Your tasks:
(A) In the javabind text, what C++ type wraps exceptions that originate from Java?
(B) Take the javabind text further, picking up after its last sentence.

The C++ type u16string_view translates to JNI calls GetStringCritical and ReleaseStringCritical, which entail similar restrictions as GetPrimitiveArrayCritical and ReleasePrimitiveArrayCritical.

Exceptions

Exceptions thrown in C++ automatically trigger a Java exception when crossing the language boundary. The interoperability layer catches all exceptions that inherit from std::exception, and throws a java.lang.Exception before passing control back to the JVM.

Exceptions originating from Java are automatically wrapped in a C++ type called JavaException, which derives from std::exception. The function what() in JavaException retrieves the Java exception message. C++ code can catch JavaException and take appropriate action, which causes the exception to be cleared in Java.

Functional interface

javabind can expose C++ function objects (std::function<R(T)>) to Java with wrappers that implement functional interfaces such as Function<T,R> or Predicate<T>. Each wrapper such as NativeFunction<T,R> or NativePredicate<T> extends the abstract base class NativeCallback, which is responsible for encapsulating a raw pointer. This raw pointer points at a memory location in the C++ domain, allocated with the operator new, and de-allocated with delete once the Java wrapper is garbage collected. Invocation is done in a way similar to regular native class methods but the call is bound not to an object instance (as with NativeObject) but to a function object.

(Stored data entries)

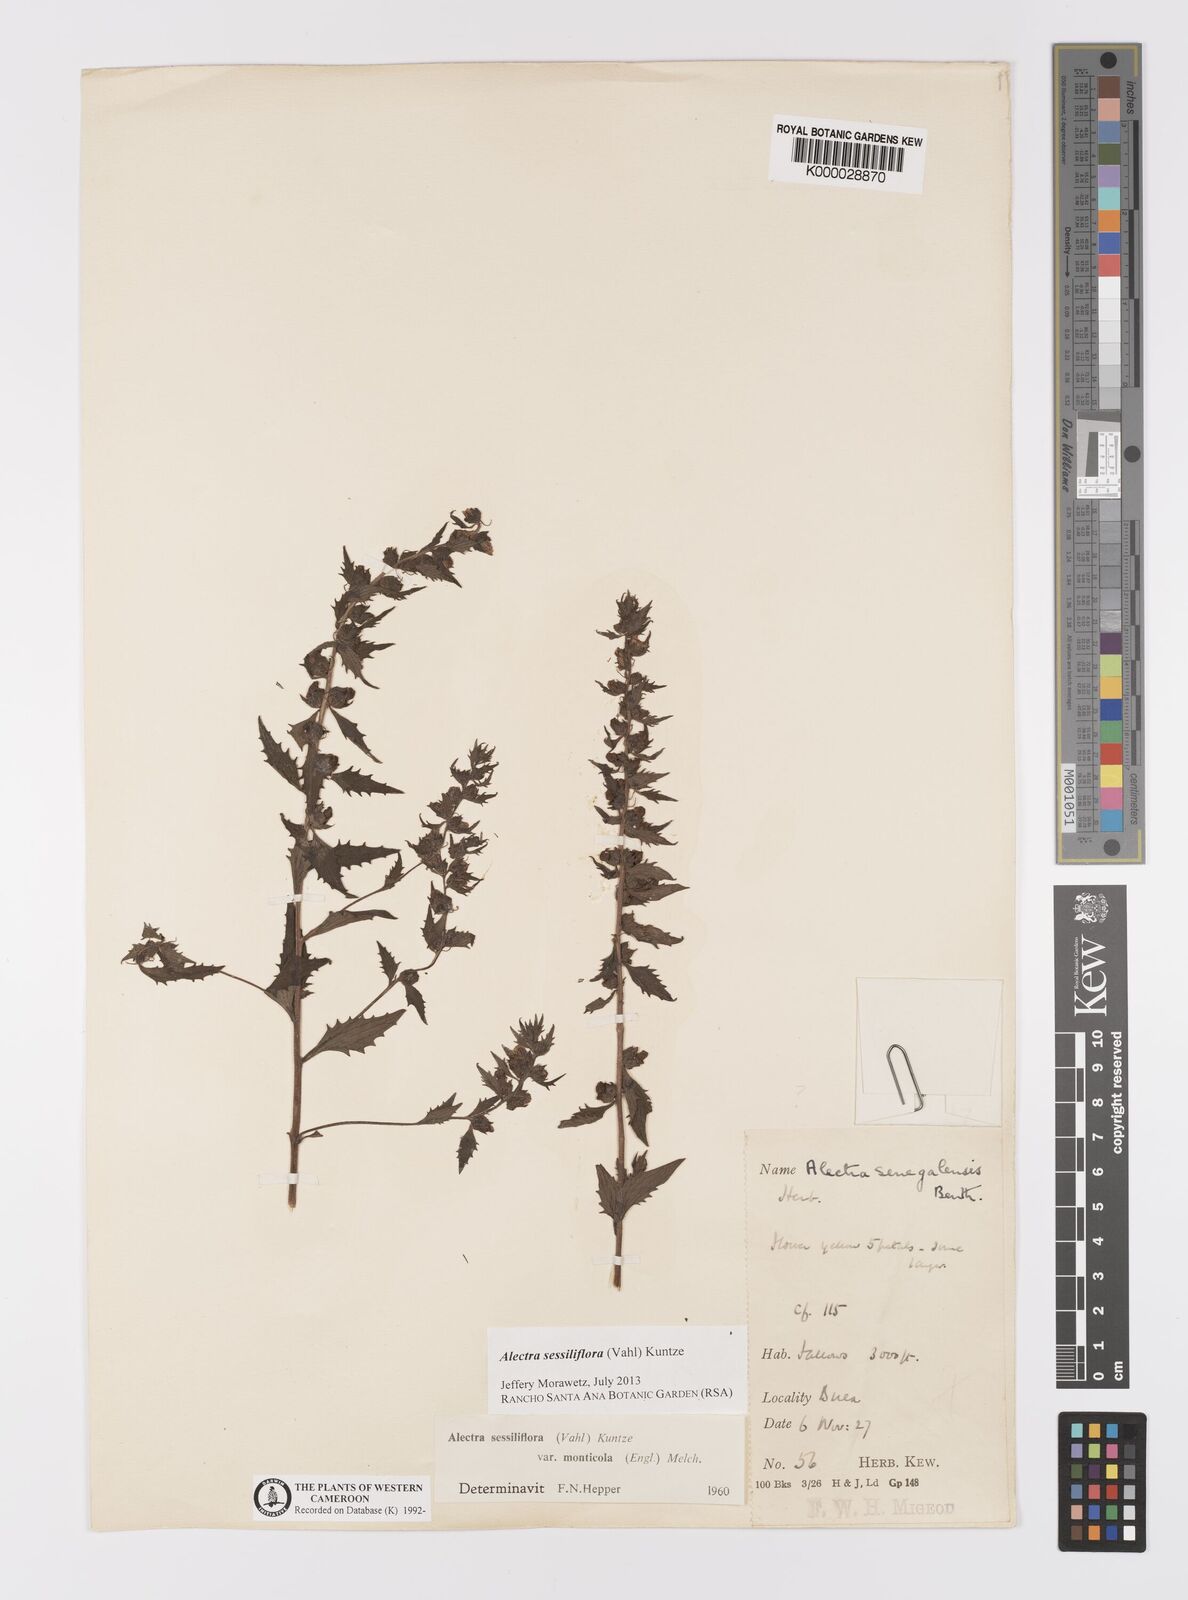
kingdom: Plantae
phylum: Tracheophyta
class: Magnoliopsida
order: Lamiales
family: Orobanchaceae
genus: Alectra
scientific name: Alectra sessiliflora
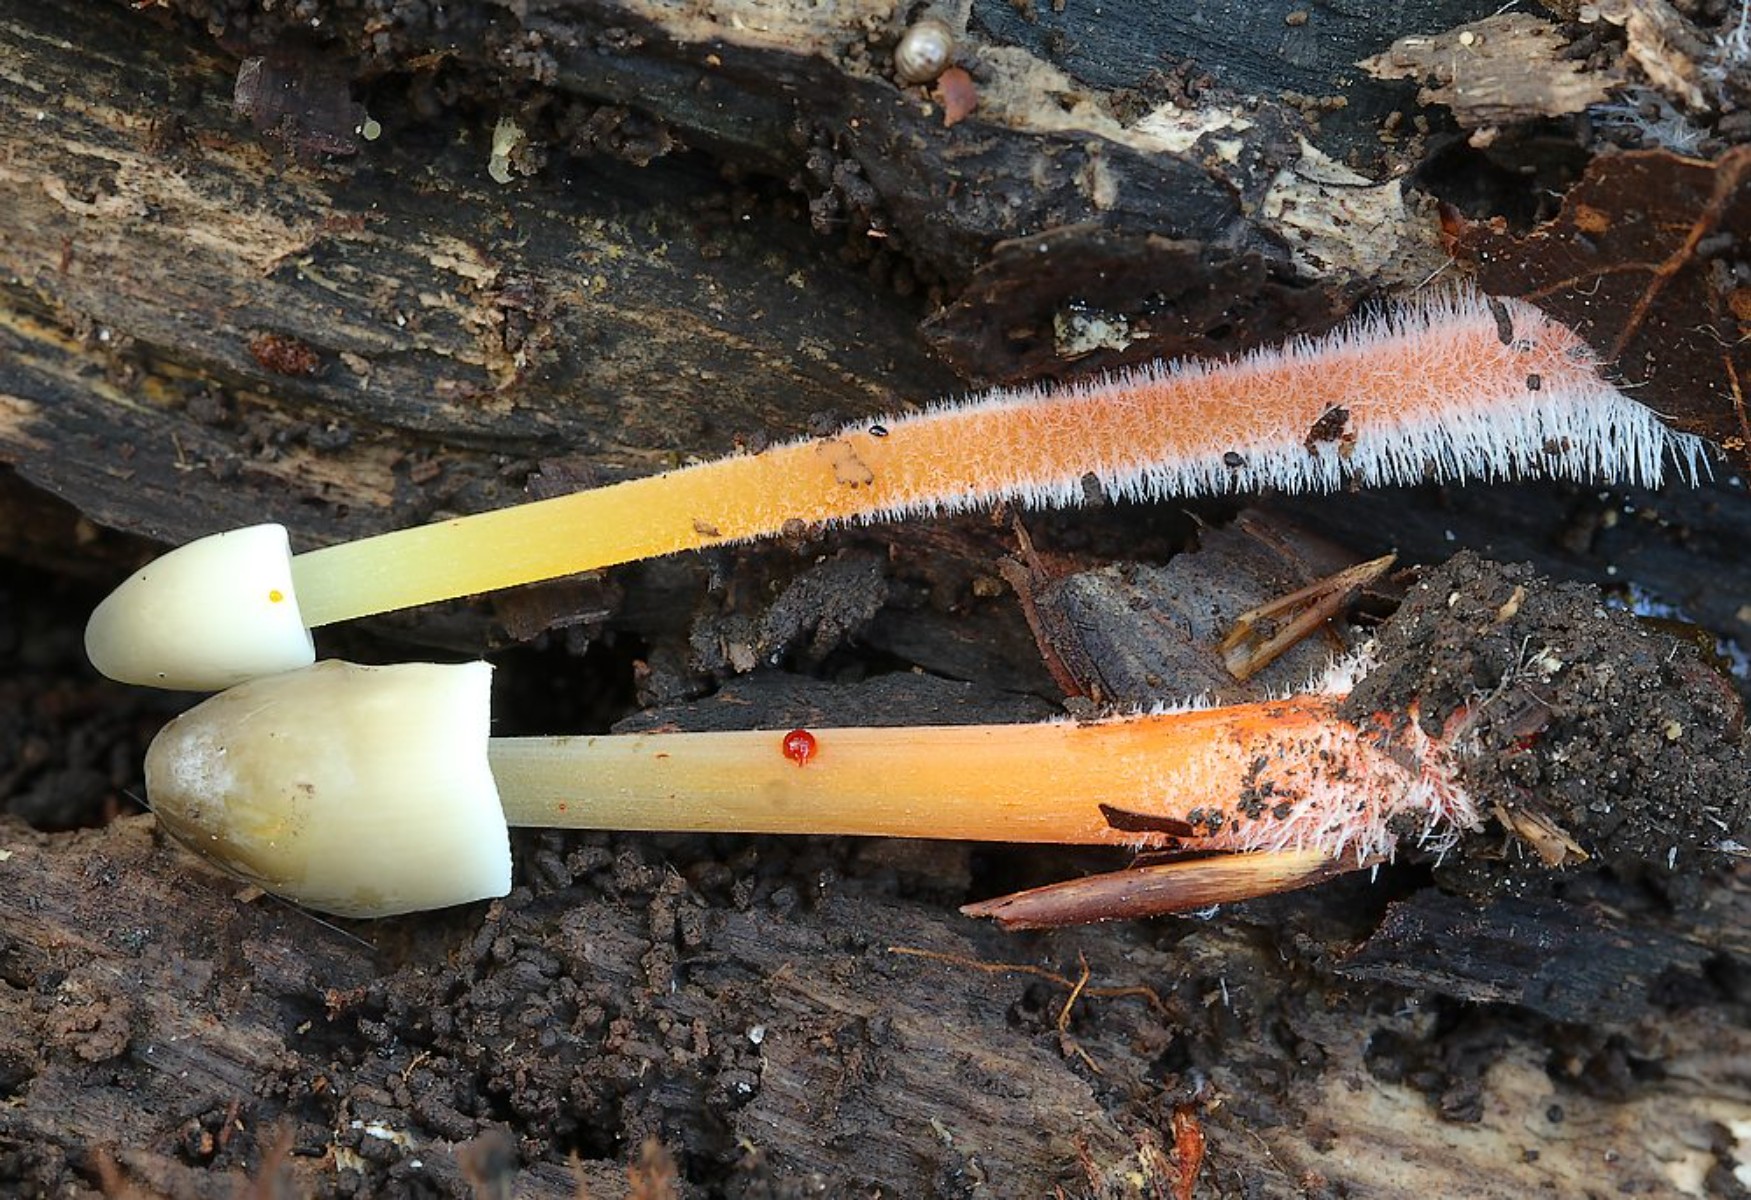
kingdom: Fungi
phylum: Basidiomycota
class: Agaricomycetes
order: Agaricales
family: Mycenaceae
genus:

Responses per task:
(A) JavaException

(B)
Because function objects as C++ return values are depending on class definitions in Java, auxiliary classes such as NativeFunction<T,R> or NativePredicate<T> must be available on the class path at binding registration time to be accessible for FindClass. All of these are defined in the namespace hu.info.hunyadi.javabind.

Auxiliary classes use java.lang.ref.Cleaner to ensure associated native resources are reclaimed when the Java object becomes phantom reachable.

Binding registration

The macro JAVA_EXTENSION_MODULE expands into a pair of function definitions:

JNIEXPORT jint JNI_OnLoad(JavaVM* vm, void* reserved) { ... }
JNIEXPORT void JNI_OnUnload(JavaVM* vm, void* reserved) { ... }

These definitions, in turn, iterate over the function and field bindings registered with native_class, static_class and record_class.

Each function binding generates a function pointer at compile time, which are passed to the JNI function RegisterNatives. Each of these function pointers points at a static member function of a template class, where the template parameters capture the type information extracted from the function signature. When the function is invoked through the pointer, the function makes the appropriate type conversions to cast Java types into C++ types and back. For example, the C++ function signature

bool func(const std::string& str, const std::vector<int32_t>& vec, double d);

causes the function adapter template to be instantiated with parameter types std::string, std::vector<int32_t> and double and return type bool. When Java calls the pointer through JNI, the adapter transforms the types std::string and std::vector<int32_t>. (double and bool need no transformation.) For each transformed type, a temporary object is created, all of which are then used in invoking the original function func.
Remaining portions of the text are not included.